Even if that conclusion is correct, it does not greatly matter. All that it suggests is the argument, by analogy, that if the common-law marriage could survive regulatory statutes not expressly invalidating them, the clandestine marriage could survive such regulations. The analogy fails when we consider that before the course of statutory regulation began, the clandestine marriage had been abolished. The act of 1860, according to one view, abolished it; according to another, is sufficient evidence of its earlier abolishment.

If the Supreme Court of the United States was right, and the territorial Assembly wrong, as to the historical fact, we still think that the former would have sustained the territorial Supreme Court in interpreting the act of the latter (1860) as we interpret it here; not only because the interpretation is correct, but in conformity with the general rule as to the great weight to be given to a decision by the highest court of a territory as to its history and customs and as to construction of local laws. Halsey v. Ho Ah Keau (C.C.A.) 295 F. 636; Notley v. McMillan (C.C.A.) 16 F.2d 273; Territory of Hawaii v. Gay (C.C.A.) 52 F.2d 356; Yoshizawa v. Hewitt (C.C.A.) 52 F.2d 411, 79 A.L.R. 317.
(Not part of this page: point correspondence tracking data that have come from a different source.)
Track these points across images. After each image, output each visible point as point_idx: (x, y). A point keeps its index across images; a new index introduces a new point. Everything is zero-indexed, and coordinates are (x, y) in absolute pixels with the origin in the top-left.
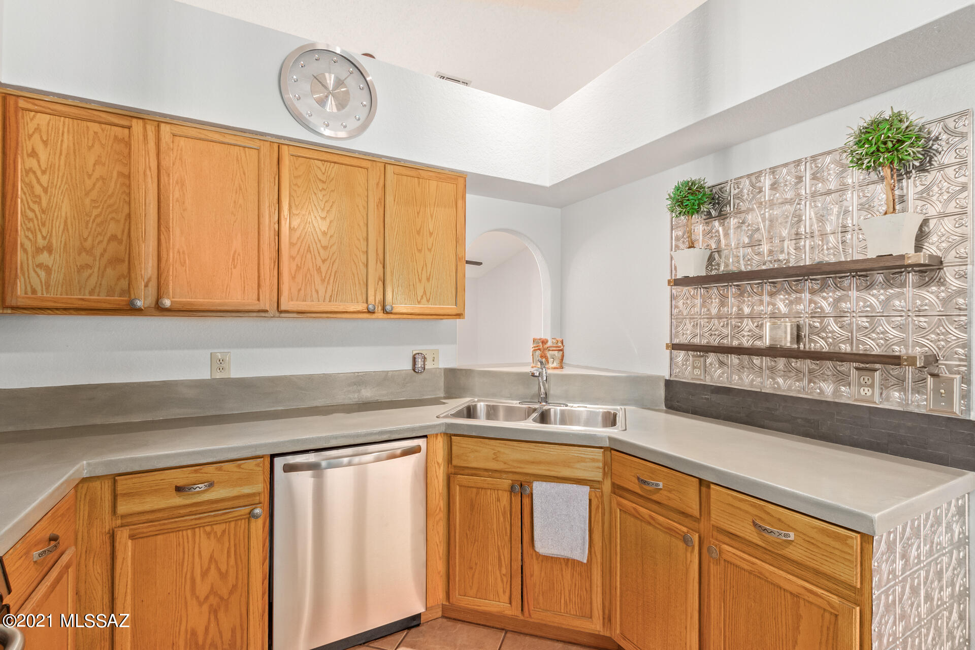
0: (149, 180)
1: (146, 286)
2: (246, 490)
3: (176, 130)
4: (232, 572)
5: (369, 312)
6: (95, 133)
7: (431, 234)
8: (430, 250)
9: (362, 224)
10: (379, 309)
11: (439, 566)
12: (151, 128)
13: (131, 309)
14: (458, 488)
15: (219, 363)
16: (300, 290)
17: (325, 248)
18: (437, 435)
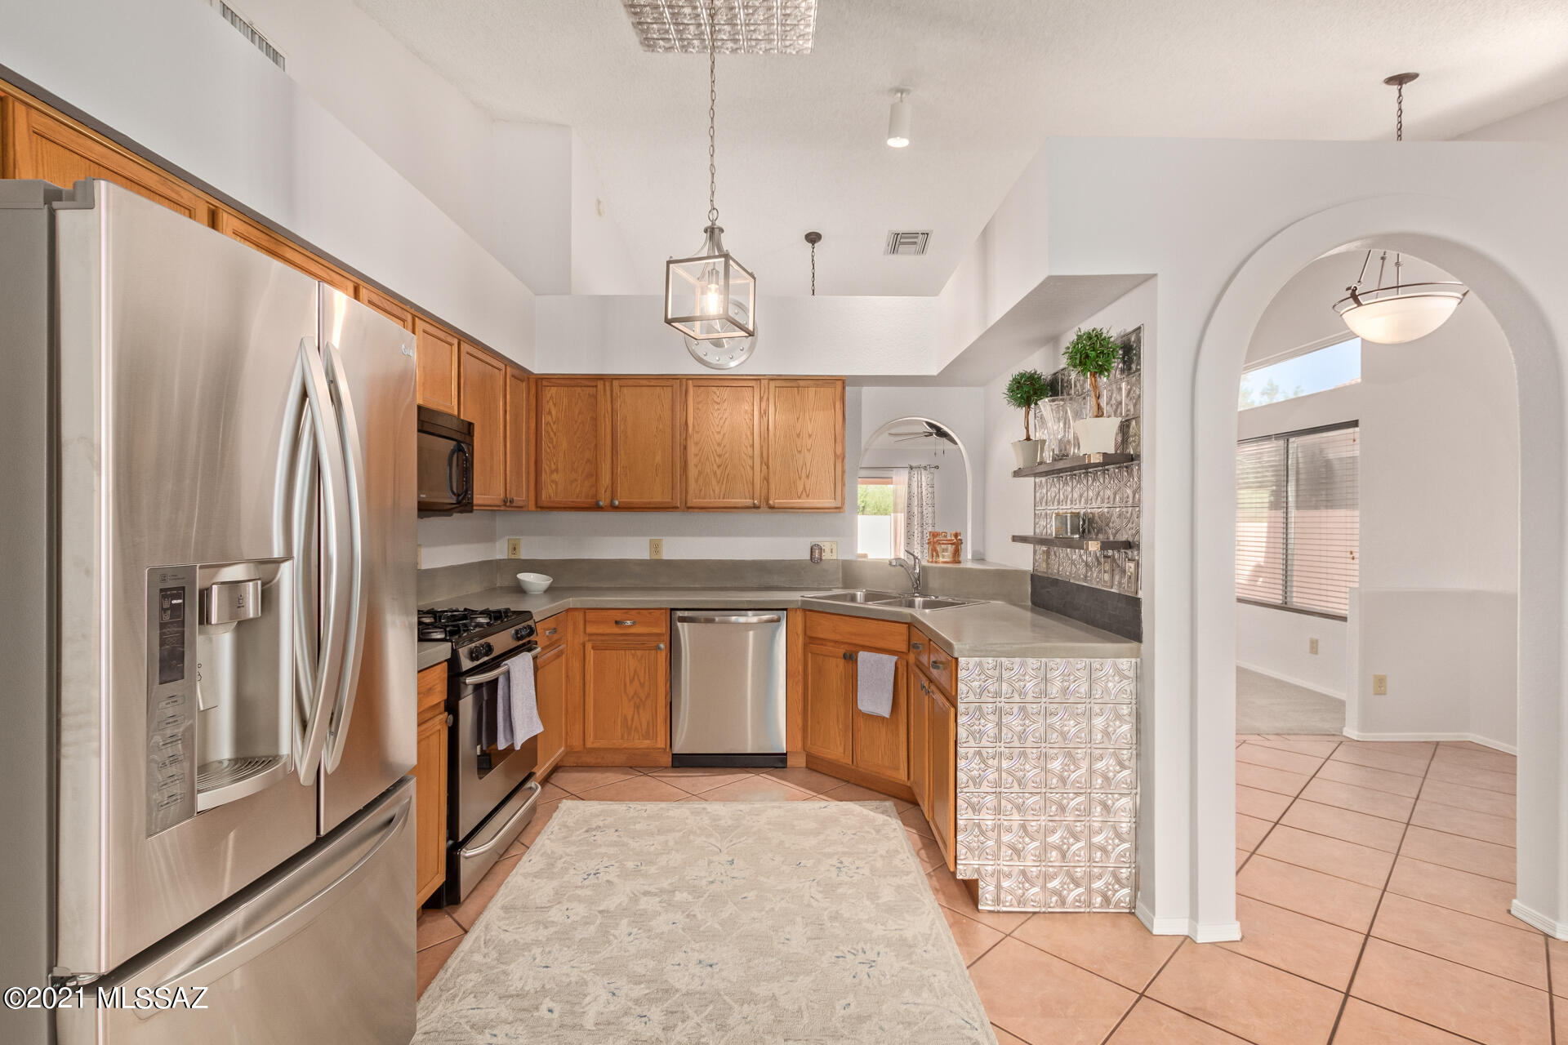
0: (607, 420)
1: (605, 492)
2: (656, 630)
3: (623, 382)
4: (647, 683)
5: (755, 507)
6: (579, 394)
7: (810, 436)
8: (809, 450)
9: (749, 434)
10: (763, 504)
12: (607, 384)
13: (596, 508)
14: (810, 654)
15: (655, 547)
16: (701, 490)
17: (720, 456)
18: (796, 609)
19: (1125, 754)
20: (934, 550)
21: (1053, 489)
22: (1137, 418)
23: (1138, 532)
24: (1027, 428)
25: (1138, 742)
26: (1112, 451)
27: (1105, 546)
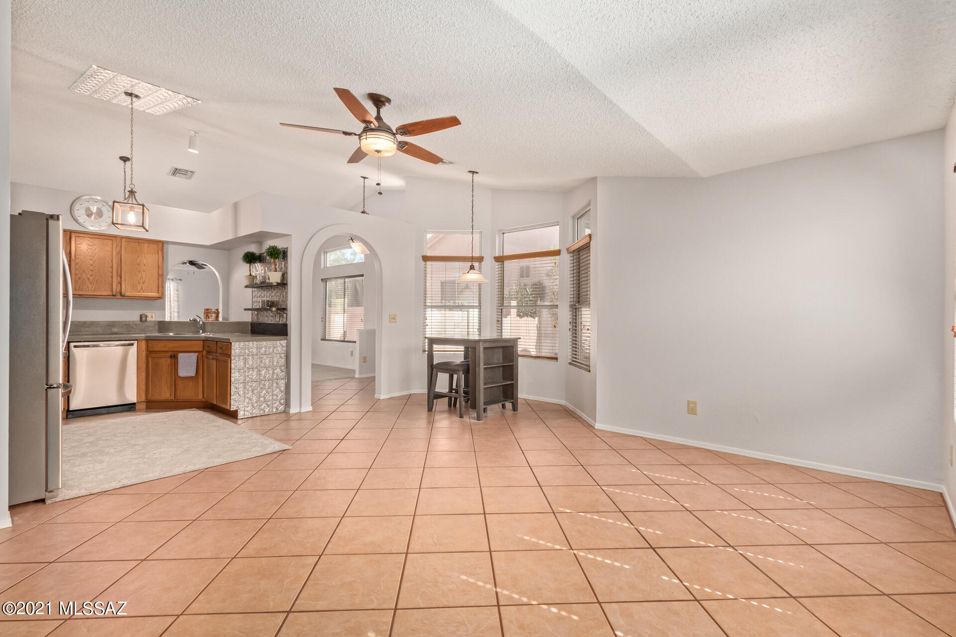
5: (113, 295)
7: (145, 265)
9: (110, 261)
10: (119, 294)
11: (144, 387)
14: (150, 359)
17: (92, 271)
18: (142, 340)
19: (283, 368)
20: (207, 316)
21: (260, 293)
22: (287, 273)
23: (287, 305)
24: (250, 271)
25: (287, 364)
26: (279, 282)
27: (278, 309)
It is urged, as an unfortunate consequence of what we hold, that children of innocent parents may be bastardized. But, recalling the ease with which a mere adulterous relation may become, in the mouths of interested and unscrupulous witnesses, a common-law marriage, an opposite conclusion promises the same or worse results of illegitimacy and upsetting of titles.

We think that irregular marriage is now, and has been in the past, as little practiced in New Mexico as elsewhere. In 1860 the non-Catholic population was inconsiderable. The edicts of the church were deemed highly binding upon conscience. Marriage was generally regarded as a sacrament. The Act of 1860 reflects the view that the law of the church in that regard was the law of the state. No doubt, with the influx of men from the east, irregular alliances were formed with native women, some of them perhaps marriages according to the common law. This situation was rather effectively cleared up by the Edmonds-Tucker Act (USCA title 18, § 519), in force here from 1887 until statehood. While it did not itself effect the invalidity of any marriage or attempted marriage, it was in fact rigorously enforced, resulting in *Page 397 the postponed celebration of many, and in discouraging future alliances except according to the forms of law.

We consider that the alliance here involved did not constitute a valid marriage. The court below so held. The judgment should be affirmed, and the cause remanded, and it is so ordered.

WATSON, C.J., and ZINN, JJ., concur.